1. The 107 Mbls number seems aggressive. If you enlarge that type curve chart, you could see that the first 12 months have approximately 140, 120, 100, 80, 75, 70, 65, 60, 55, 50, 45, 40, 37, 33 bbl. This is just a rough plot. My eyes could be wrong though. So first year production in total is 25.8 Mbl. Let's look at the chart closely, and it seems like we can assume year 2-5's average daily production is 25 bbl. (It is slightly higher than 25 in year 2, but less than 25 in year 5, so I assume it is 25 in average.) And it seems like year 6-10's daily production is 15 bbl in average.

So in total we get 25 * 30 * 12 * 4 + 15 * 30 * 12 * 5 = 36 Mbl + 27 Mbl = 63 Mbl from year 2 to 10.

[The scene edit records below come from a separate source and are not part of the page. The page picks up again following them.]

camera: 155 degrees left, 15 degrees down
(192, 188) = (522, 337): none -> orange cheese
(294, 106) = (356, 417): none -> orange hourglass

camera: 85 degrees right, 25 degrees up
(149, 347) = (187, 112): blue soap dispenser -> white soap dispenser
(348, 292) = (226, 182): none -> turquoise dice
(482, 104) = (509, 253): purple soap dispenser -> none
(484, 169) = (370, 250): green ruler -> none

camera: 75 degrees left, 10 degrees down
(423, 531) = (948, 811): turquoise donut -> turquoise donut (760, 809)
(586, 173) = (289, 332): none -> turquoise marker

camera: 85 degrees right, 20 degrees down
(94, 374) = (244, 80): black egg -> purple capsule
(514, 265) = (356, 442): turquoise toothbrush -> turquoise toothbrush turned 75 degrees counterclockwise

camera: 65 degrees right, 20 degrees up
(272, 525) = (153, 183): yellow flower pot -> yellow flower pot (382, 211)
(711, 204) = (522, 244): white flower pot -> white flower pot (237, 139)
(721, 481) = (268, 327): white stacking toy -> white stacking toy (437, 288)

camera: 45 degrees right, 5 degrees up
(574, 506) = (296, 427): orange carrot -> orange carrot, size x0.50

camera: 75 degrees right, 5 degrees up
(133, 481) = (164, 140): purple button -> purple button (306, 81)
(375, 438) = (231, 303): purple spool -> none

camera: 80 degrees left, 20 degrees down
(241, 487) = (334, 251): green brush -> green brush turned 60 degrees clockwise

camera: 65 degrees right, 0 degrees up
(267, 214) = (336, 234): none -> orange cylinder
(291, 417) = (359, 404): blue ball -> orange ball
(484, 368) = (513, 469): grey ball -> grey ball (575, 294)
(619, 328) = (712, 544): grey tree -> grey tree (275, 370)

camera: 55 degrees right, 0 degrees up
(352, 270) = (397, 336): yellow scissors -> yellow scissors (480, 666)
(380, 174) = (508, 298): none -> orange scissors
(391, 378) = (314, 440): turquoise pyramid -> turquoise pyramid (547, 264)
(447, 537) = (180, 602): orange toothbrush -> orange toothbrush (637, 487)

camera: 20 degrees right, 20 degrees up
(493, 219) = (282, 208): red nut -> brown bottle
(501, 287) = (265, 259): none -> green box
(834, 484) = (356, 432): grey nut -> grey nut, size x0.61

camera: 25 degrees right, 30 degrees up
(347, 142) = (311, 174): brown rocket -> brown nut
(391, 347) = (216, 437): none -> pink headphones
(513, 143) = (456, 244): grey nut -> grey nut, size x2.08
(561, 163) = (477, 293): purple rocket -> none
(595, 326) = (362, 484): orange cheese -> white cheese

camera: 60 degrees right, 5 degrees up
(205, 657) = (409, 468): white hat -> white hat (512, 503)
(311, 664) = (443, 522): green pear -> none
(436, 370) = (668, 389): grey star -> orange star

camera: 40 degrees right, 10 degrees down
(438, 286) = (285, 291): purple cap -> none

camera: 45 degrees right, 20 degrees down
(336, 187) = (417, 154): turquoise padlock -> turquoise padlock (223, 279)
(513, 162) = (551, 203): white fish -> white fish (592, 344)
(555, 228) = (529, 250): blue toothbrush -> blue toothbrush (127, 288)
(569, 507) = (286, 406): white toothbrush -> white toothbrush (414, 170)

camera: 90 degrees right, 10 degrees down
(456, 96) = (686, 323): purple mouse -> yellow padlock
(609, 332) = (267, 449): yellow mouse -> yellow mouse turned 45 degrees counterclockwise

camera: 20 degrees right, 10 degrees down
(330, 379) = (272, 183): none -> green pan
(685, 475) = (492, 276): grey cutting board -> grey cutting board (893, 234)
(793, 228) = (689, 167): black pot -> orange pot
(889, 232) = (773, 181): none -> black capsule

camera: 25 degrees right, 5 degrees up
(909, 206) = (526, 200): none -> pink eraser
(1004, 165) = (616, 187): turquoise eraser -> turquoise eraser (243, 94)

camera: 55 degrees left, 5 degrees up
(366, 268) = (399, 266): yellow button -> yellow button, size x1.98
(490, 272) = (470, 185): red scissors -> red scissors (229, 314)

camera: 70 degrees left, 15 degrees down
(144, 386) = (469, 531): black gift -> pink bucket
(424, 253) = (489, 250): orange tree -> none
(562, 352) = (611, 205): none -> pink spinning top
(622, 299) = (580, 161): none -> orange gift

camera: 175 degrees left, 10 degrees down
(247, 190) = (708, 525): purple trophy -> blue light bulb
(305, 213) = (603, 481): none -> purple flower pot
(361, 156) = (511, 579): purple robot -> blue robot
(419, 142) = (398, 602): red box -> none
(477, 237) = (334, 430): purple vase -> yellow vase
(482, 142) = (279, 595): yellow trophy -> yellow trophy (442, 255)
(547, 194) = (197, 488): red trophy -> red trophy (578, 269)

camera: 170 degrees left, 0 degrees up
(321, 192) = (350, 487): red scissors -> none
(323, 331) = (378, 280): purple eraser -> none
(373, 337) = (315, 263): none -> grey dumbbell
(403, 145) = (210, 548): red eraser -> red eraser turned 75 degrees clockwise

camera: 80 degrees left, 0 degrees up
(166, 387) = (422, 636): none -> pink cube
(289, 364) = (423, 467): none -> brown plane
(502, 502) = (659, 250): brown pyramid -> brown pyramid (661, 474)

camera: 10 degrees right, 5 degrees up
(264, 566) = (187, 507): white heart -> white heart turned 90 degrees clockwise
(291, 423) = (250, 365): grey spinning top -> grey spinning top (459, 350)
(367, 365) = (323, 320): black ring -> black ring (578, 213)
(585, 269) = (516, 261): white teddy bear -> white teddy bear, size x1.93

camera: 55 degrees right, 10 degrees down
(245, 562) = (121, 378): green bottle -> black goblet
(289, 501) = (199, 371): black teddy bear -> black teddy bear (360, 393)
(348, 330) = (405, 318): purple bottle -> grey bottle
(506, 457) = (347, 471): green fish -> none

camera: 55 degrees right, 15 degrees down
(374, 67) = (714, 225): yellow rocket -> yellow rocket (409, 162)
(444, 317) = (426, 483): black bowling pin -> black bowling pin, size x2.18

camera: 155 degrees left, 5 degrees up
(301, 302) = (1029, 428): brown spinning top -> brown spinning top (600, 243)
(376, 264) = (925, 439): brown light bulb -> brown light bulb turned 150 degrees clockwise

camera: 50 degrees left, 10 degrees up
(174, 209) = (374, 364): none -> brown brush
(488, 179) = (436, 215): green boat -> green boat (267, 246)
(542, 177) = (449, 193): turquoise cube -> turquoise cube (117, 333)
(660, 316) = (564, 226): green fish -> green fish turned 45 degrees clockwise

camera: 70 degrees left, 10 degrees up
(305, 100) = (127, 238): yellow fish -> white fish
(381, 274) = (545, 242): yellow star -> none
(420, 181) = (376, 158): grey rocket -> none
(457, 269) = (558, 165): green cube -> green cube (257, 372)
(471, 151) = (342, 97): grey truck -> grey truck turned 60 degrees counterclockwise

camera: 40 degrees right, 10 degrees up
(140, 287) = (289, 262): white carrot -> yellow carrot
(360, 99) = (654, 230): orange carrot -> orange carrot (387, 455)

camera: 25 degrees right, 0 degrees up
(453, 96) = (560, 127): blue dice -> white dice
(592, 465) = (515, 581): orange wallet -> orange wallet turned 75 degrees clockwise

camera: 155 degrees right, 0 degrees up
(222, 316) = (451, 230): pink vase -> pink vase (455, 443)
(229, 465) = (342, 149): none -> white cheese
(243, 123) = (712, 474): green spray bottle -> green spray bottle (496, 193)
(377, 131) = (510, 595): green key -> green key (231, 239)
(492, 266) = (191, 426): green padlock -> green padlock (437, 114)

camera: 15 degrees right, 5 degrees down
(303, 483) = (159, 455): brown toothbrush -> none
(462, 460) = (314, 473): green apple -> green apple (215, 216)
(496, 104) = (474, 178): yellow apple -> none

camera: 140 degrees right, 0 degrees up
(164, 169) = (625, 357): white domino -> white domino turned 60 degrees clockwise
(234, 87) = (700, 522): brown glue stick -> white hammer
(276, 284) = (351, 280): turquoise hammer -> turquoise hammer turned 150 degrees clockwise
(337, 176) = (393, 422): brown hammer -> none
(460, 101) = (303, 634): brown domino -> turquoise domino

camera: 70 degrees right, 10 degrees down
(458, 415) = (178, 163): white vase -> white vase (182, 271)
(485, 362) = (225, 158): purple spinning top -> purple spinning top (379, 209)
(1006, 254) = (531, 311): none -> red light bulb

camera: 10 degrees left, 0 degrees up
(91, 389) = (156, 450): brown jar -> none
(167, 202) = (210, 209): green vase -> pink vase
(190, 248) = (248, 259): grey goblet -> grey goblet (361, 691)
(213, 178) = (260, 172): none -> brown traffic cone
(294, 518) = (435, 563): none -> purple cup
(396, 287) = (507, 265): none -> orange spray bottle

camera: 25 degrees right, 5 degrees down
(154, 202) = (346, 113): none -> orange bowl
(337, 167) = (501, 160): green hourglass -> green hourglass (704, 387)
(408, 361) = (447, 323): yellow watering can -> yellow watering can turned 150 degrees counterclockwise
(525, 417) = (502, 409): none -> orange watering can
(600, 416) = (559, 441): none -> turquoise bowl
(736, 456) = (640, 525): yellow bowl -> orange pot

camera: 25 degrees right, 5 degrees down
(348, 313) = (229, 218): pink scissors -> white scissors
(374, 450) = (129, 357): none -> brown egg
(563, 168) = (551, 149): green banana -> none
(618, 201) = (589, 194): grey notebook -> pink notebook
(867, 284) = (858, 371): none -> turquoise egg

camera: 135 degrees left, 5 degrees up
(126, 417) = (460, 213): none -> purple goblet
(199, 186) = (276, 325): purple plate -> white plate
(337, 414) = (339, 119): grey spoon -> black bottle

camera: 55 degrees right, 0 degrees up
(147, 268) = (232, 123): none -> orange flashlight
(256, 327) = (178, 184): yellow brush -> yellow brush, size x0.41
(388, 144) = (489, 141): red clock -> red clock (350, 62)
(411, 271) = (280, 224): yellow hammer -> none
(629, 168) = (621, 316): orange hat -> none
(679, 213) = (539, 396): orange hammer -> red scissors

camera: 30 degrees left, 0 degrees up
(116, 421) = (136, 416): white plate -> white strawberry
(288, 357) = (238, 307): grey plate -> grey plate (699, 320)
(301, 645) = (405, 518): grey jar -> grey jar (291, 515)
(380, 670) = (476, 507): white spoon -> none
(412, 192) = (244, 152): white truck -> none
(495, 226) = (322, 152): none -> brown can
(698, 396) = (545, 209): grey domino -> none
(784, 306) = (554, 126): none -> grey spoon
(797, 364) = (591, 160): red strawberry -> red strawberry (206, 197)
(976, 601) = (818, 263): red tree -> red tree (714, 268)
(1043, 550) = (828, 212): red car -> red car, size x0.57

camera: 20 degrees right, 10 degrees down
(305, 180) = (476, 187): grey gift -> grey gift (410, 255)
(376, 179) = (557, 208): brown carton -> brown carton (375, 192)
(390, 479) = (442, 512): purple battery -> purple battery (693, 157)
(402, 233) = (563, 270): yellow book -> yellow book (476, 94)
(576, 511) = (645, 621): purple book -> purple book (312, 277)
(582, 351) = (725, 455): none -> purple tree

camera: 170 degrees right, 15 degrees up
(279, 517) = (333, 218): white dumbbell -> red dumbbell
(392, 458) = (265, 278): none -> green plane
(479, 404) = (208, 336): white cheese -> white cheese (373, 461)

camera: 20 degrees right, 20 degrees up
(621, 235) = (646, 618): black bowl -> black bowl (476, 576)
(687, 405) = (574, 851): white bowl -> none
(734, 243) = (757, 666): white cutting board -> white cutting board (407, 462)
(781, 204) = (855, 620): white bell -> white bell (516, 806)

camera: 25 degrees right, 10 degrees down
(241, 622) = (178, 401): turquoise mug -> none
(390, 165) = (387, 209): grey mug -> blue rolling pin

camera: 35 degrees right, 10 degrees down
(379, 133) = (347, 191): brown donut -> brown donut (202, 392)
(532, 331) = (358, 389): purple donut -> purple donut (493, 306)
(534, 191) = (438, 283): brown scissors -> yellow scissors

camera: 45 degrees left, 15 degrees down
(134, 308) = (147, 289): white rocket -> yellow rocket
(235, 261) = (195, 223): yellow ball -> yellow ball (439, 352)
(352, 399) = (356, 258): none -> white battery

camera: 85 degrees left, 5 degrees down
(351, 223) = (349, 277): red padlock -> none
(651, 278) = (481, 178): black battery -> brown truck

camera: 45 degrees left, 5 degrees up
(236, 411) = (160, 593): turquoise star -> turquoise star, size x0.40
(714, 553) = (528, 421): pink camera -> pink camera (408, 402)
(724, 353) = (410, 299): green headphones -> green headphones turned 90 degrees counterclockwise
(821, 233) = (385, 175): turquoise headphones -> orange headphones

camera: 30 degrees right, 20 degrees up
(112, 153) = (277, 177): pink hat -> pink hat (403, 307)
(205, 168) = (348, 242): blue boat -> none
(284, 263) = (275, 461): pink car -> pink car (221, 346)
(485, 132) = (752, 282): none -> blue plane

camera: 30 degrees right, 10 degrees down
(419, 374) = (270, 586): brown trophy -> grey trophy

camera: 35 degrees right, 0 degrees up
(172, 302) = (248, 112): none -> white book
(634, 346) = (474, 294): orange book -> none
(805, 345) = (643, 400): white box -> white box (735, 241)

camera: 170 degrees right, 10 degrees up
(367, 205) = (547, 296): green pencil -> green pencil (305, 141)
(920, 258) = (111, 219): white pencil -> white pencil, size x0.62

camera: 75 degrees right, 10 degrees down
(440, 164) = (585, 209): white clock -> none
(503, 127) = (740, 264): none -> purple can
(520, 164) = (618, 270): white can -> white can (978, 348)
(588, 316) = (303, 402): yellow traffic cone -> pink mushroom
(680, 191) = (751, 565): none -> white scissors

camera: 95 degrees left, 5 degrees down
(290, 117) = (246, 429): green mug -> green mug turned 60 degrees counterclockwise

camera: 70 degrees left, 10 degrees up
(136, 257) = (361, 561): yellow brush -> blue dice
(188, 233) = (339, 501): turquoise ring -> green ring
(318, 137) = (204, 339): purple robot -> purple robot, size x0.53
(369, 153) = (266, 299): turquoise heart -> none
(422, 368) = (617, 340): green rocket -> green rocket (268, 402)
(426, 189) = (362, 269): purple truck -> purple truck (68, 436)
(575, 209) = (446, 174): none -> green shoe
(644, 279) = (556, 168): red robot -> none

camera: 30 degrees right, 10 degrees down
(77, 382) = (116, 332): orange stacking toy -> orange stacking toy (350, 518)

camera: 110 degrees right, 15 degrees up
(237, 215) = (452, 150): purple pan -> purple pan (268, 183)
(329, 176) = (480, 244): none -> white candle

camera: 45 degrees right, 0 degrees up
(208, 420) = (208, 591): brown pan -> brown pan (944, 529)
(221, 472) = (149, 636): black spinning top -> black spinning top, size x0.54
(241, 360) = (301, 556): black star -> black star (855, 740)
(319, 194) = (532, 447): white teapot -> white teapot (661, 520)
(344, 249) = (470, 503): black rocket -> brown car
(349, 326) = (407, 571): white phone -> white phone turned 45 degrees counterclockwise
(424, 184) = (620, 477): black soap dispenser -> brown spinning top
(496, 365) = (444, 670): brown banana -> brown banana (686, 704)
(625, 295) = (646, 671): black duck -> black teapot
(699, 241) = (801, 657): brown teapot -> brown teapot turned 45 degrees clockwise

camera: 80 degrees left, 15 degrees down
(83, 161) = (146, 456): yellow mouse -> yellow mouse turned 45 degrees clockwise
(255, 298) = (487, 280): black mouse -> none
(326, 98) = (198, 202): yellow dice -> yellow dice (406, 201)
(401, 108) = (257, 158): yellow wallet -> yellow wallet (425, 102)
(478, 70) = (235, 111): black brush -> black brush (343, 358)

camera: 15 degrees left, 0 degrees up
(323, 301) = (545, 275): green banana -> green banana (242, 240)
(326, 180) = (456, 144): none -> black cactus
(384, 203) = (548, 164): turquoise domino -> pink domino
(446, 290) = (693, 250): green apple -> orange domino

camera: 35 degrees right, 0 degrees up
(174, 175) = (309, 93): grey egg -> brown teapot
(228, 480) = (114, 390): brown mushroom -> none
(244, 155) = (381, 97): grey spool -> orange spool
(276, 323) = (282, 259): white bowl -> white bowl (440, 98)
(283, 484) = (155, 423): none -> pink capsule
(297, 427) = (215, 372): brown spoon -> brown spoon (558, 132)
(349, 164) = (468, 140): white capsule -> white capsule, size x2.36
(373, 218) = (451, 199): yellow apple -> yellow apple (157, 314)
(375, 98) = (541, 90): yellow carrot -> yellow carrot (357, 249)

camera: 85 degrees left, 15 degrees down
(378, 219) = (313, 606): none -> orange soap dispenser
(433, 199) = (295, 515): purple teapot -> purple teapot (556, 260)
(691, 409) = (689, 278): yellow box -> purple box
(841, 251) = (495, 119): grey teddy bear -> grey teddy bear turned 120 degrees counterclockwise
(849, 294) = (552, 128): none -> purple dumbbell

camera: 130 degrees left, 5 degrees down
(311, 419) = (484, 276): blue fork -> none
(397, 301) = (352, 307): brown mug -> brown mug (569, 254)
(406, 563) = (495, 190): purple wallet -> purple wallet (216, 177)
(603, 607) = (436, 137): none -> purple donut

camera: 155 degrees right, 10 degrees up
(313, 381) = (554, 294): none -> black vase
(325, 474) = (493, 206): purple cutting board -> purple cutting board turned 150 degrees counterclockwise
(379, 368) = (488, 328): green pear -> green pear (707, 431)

So total production in 10 years is 63 + 25.8 = 89 Mbl, which is less than the 107 Mbl figure. I could be wrong though. My sense is that the higher the initial decline rate, the more likely that the EUR number will be wrong. Could any Oil expert please help me understand the type curve? Am I right about this?

 

2. It is not clear to me yet what the cost of $50 means to me. They lift a mixture of oil, gas and NGL, and they convert the gas into BOE in terms of oil. So I am worried when they talk about $50 per barrel, is that per pure barrel of oil, or it is per BOE? As we know, one BOE contains 28% oil, 16% NGL and 56% of gas. So the net revenue per BOE is far less than the $90 price that you assumed. This is not yet clear to me, but associated gas is over 50%, not 15%.

 

If you look at my calculations here, SD folks are basically saying they can get the 107 Mbls EUR number, and even though the first year decline rate is a whopping 76%, and they could only get 25 Mbls in year 1, the IRR could still be 40% because of the very low decline rate after year 1. So whether the Mississippian Lime story could be successful does not depend on the initial data in the first year, but depends on the data from year 2 to year 10.

 

Again I am not an oil expert, but my intuition tells me that as the well density increases in their focus areas, their decline rate from year 2 to 9 might increase a lot.

 

Meanwhile, TPG will do a good job cutting costs, but whether they will achieve the eventual success still depends on the IRR of the wells, which would be unknown until quite a few years later.